Title Information
Cherry Whip

By Michael Antman

Category: Fiction
Publisher: ENC Press
Format: Trade Paperback, 234 pages
Pub Date: December 2004
Price: $17.95
ISBN: 0975254022


From the Publisher:

From the moment the deeply eccentric Hiroshi, a budding Japanese jazz genius, hits American ground, the ground starts hitting back with everything it’s got — just as he is to begin a high-profile gig that promises to make his career.

Hiroshi’s experiences in New York are exhilarating and humiliating, thrilling and traumatic in equal measure. As the quirky, disaster-prone, and language- and music-obsessed artist struggles to recover both emotionally and physically from a paralyzing illness that is not permanent but whose aftereffects may render him unable to ever again play his clarinet, he must also cope with the long-distance betrayal of his beautiful girlfriend and with his sublimated guilt over his role in the death of his sister many years ago, at the dusty end of a mysterious route she called “The Forbidden Pathway” in the tiny country town in Japan where they grew up.

This seriocomic novel, densely populated with quirky characters, is a love letter to New York City and to the English language. It also shines a spotlight on one fairly peculiar corner of the Japanese sensibility embodied in its hyperconscious but absentminded, sensual but abstracted, intelligent but terribly innocent hero, a Japanese Lucky Jim, who comes to terms with becoming an adult and respecting his gifts against the dual backgrounds of a mysterious pathway in Japan, which now exists only in his memory, and what he lovingly describes as “the filthy charm of New York City,” in the only too-real present day.

MICHAEL ANTMAN is a veteran advertising creative director and marketing consultant, and a principal of the Chicago-based corporate positioning and branding firm McSweeney & Antman.
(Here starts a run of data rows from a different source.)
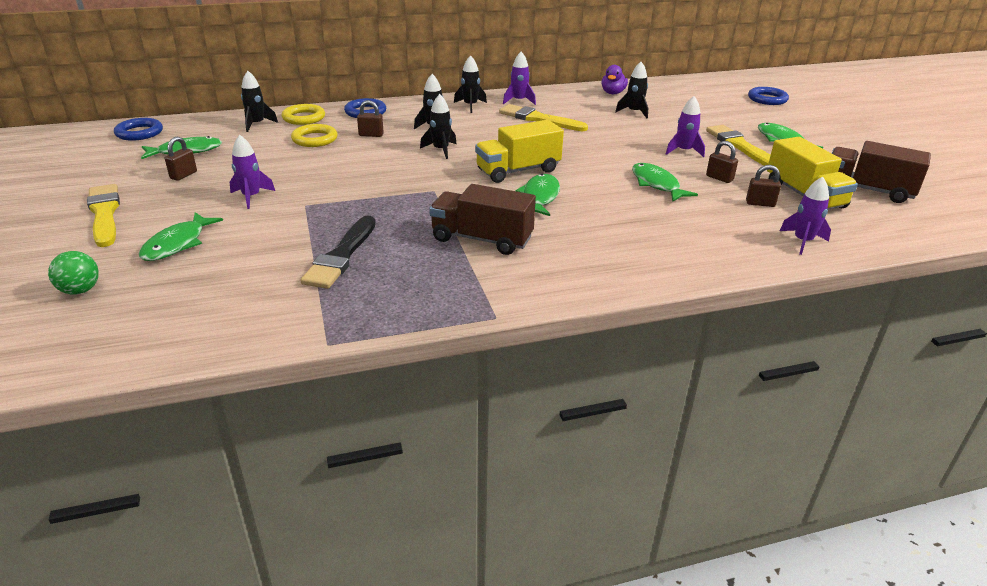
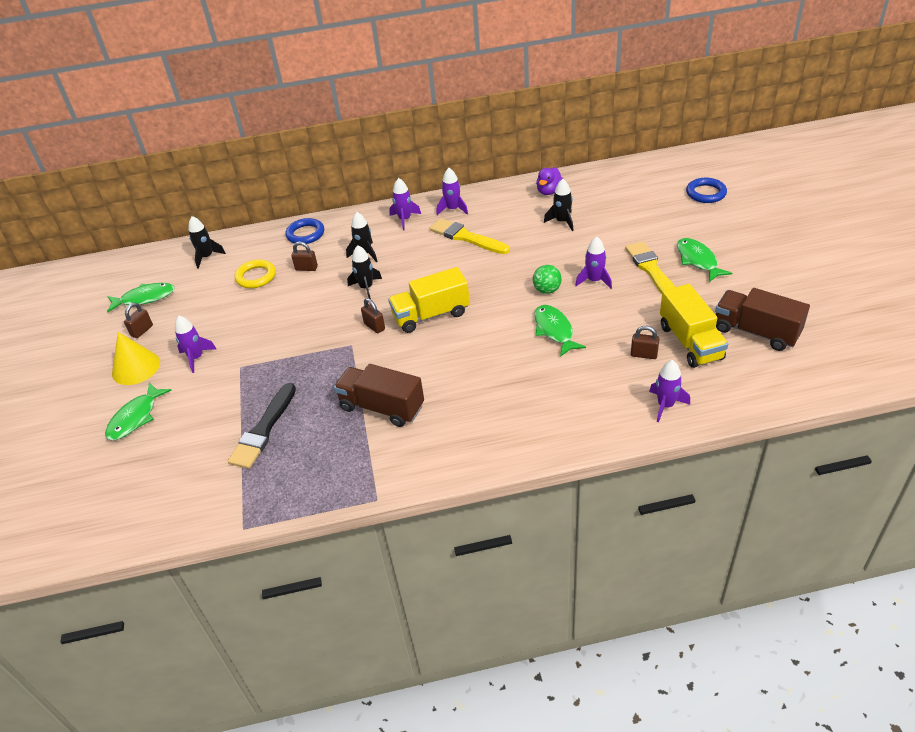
camera: 10 degrees right, 10 degrees up
green ball [48,251,99,295] -> green ball moved to [533,265,562,294]
yellow brush [87,184,120,247] -> none
blue ring [114,118,163,141] -> none
yellow ring [282,104,325,125] -> none
black rocket [454,55,487,113] -> purple rocket [389,178,421,230]
green fish [516,174,560,216] -> none
brown padlock [706,141,738,183] -> brown padlock moved to [361,298,385,334]
none -> yellow cone [112,332,160,385]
He lived in Japan for three years, where he was a cross-cultural trainer and author of the popular weekly magazine column “Antoman’s Idiomu Scuramburu,” which used a serialized story in Japanese to illustrate the meaning of various baffling business idioms, such as “dog and pony show.” He also published haiku in literary magazines and anthologies, wrote textbooks and recorded English-instruction tapes that today can be found underneath couches and car seats all over Japan.